Records from a data collection —
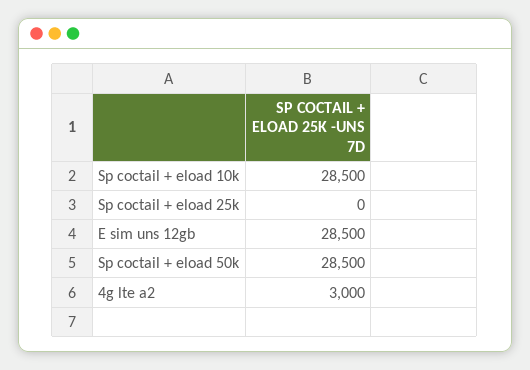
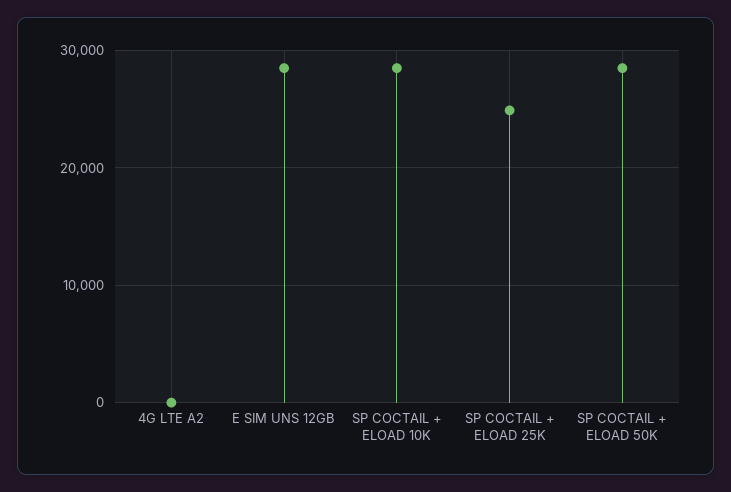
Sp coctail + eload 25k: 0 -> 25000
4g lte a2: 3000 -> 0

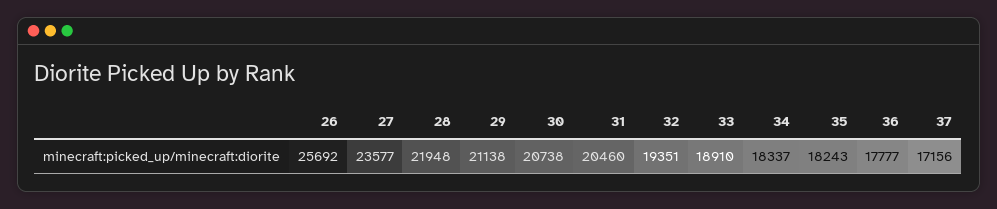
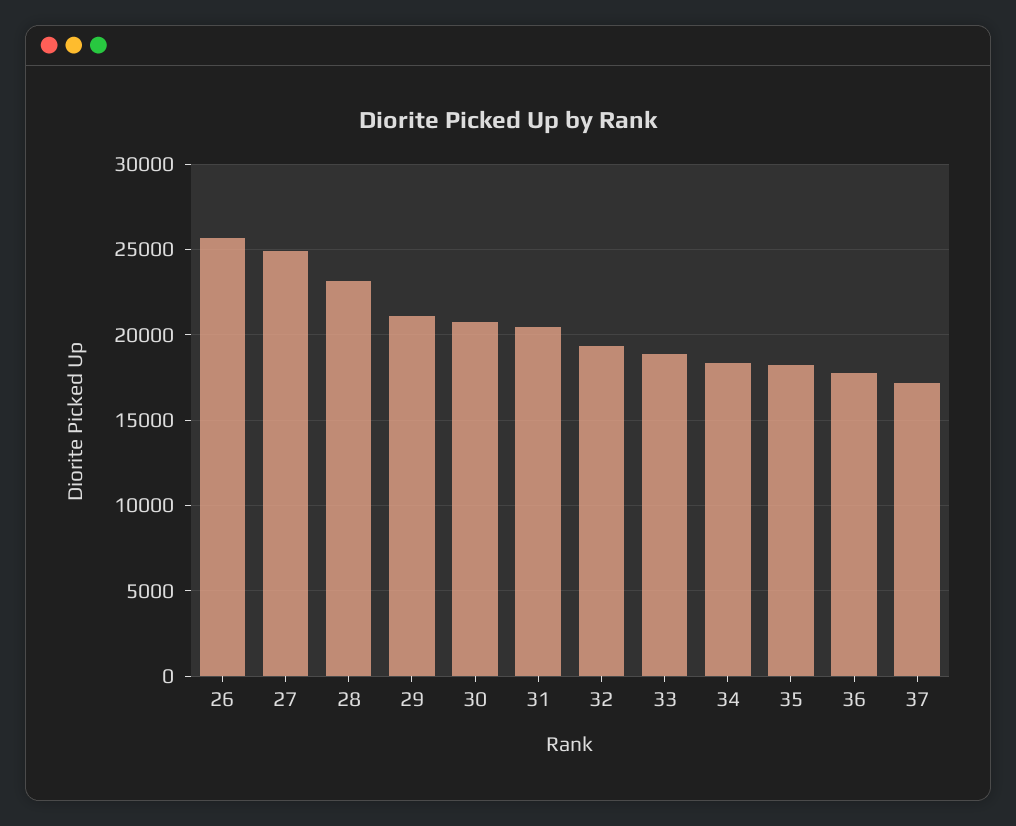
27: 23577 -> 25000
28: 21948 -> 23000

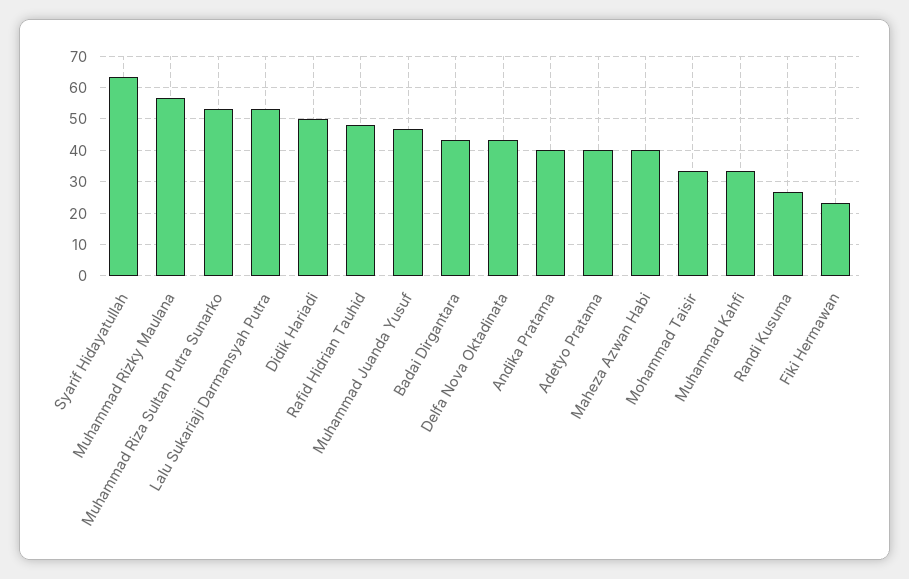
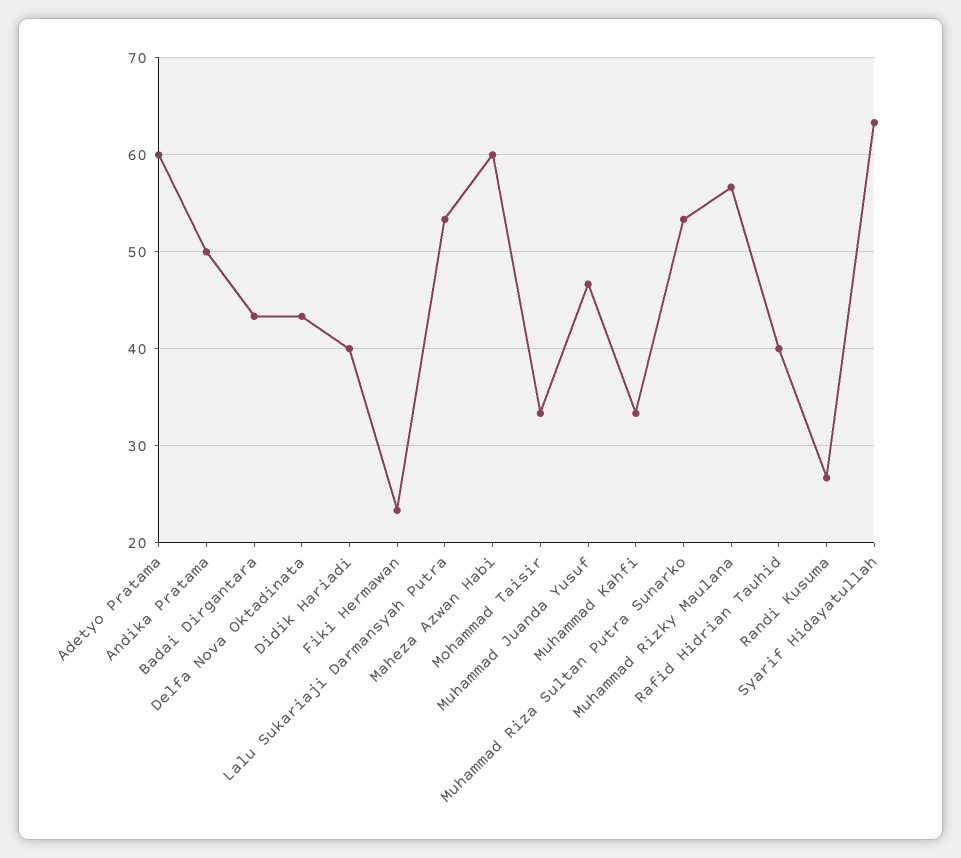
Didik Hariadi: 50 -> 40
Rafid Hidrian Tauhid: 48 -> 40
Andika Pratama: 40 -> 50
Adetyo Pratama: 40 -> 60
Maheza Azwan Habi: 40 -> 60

Work instruction —
Return an exact transcription of the entries above, excluding each image.

Answer to the exercise —
Sp coctail + eload 25k: 0 -> 25000
4g lte a2: 3000 -> 0

27: 23577 -> 25000
28: 21948 -> 23000

Didik Hariadi: 50 -> 40
Rafid Hidrian Tauhid: 48 -> 40
Andika Pratama: 40 -> 50
Adetyo Pratama: 40 -> 60
Maheza Azwan Habi: 40 -> 60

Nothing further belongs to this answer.